Principal Investigators
Heath Spidle
Maritza Spott
Valerie Darling
Coryn Millander
Inclusive Dates 
10/31/2024 to 10/31/2025

Background

This LAMP research project explores configuring a SharePoint document library of SwRI’s corpus of internal research (IR) reports to serve as a Retrieval-Augmented-Generation (RAG) source for a Large Language Model (LLM) database assistant. The project was established to allow users to engage with and leverage SwRI’s proprietary IR archive to generate accurate, domain-specific insights across decades of research.

Approach

The archive of Internal Research final reports is processed into the IRD Archive SharePoint document library. Controlled metadata fields are established to standardize key data entry points that support a traditional SharePoint PNP Search experience and natural language LLM engagement.

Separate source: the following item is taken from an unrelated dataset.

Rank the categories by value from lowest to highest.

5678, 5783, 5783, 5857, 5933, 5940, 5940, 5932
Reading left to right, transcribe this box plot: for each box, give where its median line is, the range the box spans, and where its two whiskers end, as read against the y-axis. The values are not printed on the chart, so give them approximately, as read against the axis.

The project shifted production to a model incorporated with the internal SwRI-GPT interface where access controls managed by ITC could be implemented and maintained. A Model Context Protocol (MCP) server was developed, which allows SwRI-GPT to interact with the RAG and perform queries about SwRI’s IR&D reports. Several information retrieval methodologies and technologies were explored. The focus was on achieving high general search accuracy, effective semantic search and minimizing computational demands.

Accomplishments

The custom-configured RAG model and MCP server was successfully integrated into the SwRI-GPT interface with custom authentication developed to reflect SwRI Governance policy for SwRI Proprietary content.

It has successfully enabled SwRI-GPT to deliver accurate responses, concise report summaries and dynamic user engagement. This project, using a SharePoint document library as an RAG source, can be extended to other business areas by applying the same technology to sensitive or extensive document libraries enabling broader access, streamlined insights and deeper engagement with critical internal content across the organization.